Exercise details:
The answer must consist of every line below containing "China".
════════════════
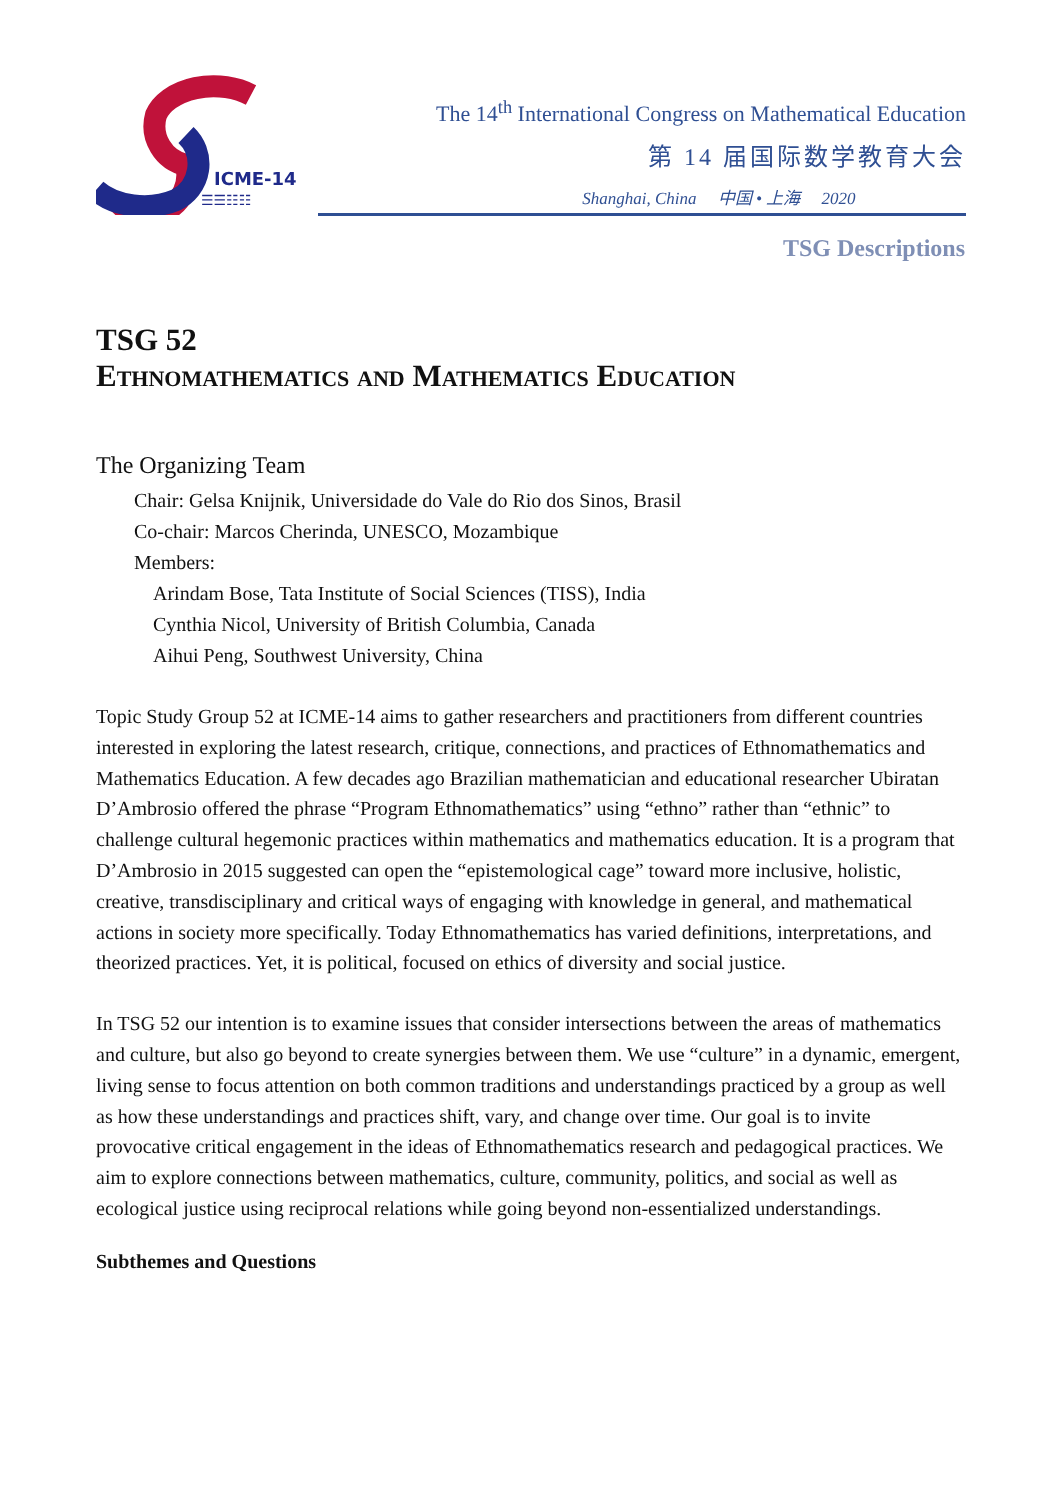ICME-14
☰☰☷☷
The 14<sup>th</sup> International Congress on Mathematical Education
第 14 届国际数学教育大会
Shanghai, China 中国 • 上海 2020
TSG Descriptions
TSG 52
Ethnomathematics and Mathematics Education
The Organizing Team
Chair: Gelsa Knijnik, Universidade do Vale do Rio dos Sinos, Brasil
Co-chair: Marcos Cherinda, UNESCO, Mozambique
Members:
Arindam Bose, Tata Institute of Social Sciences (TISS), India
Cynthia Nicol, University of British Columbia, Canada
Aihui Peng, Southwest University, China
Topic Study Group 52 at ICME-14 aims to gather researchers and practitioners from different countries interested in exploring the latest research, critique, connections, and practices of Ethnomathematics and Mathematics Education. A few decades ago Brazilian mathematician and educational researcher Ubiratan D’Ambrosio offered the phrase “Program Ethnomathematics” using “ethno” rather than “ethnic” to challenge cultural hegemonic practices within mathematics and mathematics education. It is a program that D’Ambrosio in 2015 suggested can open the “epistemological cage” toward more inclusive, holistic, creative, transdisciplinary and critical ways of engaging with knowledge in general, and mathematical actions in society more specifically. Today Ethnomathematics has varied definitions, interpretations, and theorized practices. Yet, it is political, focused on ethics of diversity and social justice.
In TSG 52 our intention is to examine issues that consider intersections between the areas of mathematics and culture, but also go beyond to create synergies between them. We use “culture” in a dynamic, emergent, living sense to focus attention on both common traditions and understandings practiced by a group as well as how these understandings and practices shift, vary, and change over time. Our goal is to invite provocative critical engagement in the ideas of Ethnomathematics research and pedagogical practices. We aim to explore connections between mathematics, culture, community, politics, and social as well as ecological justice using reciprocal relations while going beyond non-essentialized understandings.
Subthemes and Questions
════════════════
Response for this exercise:
Shanghai, China 中国 • 上海 2020
Aihui Peng, Southwest University, China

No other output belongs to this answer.